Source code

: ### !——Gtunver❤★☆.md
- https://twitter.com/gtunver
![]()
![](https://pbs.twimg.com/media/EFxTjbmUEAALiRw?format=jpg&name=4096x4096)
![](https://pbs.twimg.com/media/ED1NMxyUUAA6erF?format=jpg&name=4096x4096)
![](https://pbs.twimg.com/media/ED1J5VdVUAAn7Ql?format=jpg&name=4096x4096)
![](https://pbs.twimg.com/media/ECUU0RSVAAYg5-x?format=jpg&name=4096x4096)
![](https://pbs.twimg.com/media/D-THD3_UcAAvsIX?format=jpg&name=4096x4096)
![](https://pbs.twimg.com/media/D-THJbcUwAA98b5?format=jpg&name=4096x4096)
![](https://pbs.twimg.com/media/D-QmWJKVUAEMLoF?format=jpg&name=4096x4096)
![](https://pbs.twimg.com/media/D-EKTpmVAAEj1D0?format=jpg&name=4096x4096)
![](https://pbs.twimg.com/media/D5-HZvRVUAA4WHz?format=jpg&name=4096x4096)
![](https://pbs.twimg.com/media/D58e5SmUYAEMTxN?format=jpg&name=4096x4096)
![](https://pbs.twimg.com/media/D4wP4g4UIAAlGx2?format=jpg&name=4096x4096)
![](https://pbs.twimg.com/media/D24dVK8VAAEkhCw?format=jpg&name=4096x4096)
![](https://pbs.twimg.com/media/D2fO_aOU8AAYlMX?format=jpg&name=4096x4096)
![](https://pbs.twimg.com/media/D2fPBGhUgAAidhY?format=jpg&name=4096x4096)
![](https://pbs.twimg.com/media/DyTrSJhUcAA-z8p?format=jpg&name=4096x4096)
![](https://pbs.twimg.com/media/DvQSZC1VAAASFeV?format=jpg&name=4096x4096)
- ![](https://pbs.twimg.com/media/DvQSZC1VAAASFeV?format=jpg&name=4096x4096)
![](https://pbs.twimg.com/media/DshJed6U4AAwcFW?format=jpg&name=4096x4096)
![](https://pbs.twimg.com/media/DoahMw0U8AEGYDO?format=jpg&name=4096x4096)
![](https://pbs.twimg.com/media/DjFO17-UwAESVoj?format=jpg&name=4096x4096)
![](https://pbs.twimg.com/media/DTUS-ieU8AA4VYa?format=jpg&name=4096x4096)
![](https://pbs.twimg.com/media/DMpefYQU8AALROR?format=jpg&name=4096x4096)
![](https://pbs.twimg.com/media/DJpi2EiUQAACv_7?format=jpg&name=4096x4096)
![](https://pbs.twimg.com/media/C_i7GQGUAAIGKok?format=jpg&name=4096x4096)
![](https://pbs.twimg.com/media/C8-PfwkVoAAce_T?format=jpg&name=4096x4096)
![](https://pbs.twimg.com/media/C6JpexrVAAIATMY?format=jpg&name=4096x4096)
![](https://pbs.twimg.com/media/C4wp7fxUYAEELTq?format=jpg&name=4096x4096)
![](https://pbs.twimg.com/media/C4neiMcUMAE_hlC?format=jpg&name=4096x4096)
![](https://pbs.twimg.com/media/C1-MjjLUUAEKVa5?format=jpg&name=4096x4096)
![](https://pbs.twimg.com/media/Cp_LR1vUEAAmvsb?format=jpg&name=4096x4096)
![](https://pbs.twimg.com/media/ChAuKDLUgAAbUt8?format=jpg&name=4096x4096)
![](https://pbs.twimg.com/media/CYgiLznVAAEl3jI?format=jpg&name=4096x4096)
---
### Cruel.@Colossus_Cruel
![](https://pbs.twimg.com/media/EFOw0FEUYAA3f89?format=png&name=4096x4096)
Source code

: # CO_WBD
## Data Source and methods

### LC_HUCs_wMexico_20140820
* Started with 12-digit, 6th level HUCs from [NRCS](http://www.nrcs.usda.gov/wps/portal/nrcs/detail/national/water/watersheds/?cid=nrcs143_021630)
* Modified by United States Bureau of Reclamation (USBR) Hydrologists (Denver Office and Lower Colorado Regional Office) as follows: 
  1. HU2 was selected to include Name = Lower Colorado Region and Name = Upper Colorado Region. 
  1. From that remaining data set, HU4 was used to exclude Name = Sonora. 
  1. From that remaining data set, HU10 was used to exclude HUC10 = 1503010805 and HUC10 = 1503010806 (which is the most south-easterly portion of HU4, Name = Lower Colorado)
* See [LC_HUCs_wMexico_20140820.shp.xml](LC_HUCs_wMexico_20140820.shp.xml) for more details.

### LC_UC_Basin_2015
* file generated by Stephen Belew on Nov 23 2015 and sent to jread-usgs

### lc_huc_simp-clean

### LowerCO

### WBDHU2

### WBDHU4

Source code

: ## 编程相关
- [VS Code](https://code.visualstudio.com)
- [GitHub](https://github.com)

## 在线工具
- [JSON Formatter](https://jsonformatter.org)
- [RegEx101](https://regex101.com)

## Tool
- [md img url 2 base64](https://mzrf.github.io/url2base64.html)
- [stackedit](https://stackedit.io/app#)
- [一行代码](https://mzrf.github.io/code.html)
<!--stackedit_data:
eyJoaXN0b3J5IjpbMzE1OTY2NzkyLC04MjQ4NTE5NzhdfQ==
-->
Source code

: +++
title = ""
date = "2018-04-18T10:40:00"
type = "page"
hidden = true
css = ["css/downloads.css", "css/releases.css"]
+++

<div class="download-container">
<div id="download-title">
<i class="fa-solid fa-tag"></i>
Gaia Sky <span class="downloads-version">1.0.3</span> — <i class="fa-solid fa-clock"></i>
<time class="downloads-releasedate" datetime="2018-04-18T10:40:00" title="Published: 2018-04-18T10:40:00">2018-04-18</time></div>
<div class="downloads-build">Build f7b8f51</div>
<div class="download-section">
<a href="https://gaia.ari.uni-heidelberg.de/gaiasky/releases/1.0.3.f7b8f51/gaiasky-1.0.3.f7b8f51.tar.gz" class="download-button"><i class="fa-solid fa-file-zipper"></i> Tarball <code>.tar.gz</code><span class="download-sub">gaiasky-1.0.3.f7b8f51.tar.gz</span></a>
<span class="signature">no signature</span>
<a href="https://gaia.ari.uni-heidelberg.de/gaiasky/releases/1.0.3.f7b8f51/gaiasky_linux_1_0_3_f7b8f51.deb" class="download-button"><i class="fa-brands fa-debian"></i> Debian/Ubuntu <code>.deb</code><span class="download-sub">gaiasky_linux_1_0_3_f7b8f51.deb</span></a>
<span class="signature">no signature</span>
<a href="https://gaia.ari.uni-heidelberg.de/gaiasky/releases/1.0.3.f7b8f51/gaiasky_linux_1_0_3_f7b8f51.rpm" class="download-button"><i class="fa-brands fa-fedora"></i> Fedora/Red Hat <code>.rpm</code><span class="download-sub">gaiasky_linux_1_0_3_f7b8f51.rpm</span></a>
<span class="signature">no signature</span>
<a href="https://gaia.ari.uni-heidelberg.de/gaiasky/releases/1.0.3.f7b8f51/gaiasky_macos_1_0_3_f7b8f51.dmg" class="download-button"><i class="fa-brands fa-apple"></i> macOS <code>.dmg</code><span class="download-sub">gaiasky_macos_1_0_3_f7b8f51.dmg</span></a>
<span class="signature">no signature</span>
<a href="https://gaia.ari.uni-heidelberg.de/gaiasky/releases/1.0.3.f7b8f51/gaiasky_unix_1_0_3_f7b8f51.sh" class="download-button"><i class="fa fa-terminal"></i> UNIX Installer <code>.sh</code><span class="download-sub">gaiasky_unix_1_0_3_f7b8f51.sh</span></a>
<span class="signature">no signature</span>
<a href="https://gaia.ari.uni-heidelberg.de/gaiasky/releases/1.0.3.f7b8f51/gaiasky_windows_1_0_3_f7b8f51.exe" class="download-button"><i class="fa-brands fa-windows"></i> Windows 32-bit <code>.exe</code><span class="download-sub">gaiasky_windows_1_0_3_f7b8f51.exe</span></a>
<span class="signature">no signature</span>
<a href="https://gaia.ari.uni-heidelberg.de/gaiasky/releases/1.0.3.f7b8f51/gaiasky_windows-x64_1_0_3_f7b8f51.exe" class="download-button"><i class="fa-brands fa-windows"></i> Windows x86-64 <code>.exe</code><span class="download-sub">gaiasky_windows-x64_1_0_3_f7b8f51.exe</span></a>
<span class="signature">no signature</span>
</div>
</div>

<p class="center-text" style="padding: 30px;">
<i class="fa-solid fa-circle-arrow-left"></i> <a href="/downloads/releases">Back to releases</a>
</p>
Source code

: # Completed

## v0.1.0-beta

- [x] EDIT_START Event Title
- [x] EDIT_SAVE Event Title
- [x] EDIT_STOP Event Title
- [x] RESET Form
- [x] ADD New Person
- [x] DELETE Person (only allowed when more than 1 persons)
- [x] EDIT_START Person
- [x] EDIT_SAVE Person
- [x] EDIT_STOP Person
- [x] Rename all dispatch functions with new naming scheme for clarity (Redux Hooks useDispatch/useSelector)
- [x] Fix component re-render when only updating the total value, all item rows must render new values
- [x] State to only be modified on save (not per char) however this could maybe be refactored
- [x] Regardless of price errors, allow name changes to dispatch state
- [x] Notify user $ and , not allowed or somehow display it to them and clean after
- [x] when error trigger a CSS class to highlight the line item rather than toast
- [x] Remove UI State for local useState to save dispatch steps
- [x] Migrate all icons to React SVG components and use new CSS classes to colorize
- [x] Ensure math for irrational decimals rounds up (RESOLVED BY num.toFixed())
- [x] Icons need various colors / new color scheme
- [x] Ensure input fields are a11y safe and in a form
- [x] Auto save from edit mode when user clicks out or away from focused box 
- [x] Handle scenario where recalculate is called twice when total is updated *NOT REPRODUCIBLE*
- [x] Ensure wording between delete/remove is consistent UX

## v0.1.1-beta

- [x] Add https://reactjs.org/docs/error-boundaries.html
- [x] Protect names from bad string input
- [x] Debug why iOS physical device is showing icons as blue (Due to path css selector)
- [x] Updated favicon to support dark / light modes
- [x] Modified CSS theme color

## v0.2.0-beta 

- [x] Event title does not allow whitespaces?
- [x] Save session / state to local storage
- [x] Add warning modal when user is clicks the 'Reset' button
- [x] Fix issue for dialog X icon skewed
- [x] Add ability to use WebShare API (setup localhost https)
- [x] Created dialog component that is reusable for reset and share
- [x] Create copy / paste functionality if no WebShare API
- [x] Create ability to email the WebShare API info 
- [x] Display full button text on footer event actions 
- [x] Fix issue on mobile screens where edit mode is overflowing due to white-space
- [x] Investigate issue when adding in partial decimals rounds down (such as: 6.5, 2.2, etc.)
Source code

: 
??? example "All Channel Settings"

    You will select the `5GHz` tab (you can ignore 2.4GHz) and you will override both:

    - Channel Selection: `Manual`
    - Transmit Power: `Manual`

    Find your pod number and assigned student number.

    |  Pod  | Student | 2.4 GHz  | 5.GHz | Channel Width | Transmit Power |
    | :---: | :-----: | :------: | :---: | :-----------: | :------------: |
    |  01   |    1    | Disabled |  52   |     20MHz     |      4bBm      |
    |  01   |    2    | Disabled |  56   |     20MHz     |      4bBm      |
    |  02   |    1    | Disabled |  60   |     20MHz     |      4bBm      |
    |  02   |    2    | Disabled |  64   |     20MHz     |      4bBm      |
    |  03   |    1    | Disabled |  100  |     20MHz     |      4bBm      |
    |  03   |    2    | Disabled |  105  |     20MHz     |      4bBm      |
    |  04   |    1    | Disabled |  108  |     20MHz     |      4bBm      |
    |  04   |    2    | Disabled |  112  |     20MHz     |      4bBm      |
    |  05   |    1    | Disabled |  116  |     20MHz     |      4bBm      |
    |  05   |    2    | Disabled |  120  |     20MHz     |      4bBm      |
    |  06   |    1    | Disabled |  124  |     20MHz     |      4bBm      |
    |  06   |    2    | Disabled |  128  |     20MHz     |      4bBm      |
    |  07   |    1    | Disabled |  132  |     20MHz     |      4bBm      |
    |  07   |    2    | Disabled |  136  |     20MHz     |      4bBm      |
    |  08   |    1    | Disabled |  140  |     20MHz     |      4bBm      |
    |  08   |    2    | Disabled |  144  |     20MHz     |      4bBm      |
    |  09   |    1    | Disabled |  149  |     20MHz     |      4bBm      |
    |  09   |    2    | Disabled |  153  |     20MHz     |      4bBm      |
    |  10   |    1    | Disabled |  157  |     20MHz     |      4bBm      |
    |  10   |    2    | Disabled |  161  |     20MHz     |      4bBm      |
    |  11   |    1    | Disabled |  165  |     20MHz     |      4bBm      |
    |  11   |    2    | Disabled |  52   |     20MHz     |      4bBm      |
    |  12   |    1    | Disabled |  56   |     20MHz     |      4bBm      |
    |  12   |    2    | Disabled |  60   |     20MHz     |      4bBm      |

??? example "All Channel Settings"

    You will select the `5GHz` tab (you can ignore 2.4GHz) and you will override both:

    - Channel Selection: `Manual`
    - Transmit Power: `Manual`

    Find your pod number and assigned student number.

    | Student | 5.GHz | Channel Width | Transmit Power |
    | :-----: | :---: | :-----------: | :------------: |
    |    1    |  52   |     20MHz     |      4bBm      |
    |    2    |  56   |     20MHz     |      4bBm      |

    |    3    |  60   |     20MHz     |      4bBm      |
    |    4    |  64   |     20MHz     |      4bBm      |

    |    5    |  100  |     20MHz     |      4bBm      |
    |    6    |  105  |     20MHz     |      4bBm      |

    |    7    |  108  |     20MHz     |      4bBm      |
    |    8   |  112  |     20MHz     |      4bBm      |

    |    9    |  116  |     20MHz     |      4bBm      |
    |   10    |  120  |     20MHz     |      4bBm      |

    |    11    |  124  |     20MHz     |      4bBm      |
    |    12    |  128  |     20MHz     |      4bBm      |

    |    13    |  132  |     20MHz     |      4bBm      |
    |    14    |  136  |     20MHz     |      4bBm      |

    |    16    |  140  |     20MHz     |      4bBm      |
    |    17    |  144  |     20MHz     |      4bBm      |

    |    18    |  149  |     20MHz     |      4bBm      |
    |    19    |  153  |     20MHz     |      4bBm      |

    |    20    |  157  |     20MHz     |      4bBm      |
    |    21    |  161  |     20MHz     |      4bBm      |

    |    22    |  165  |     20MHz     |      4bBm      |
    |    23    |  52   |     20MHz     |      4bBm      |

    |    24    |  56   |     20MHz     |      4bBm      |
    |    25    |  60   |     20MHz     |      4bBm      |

▶ [Exercise aim]:
The lines to return are those holding the string "html" anywhere in the listing above.

▶ [Solution to this exercise]:
- [md img url 2 base64](https://mzrf.github.io/url2base64.html)
- [一行代码](https://mzrf.github.io/code.html)
- [x] Add https://reactjs.org/docs/error-boundaries.html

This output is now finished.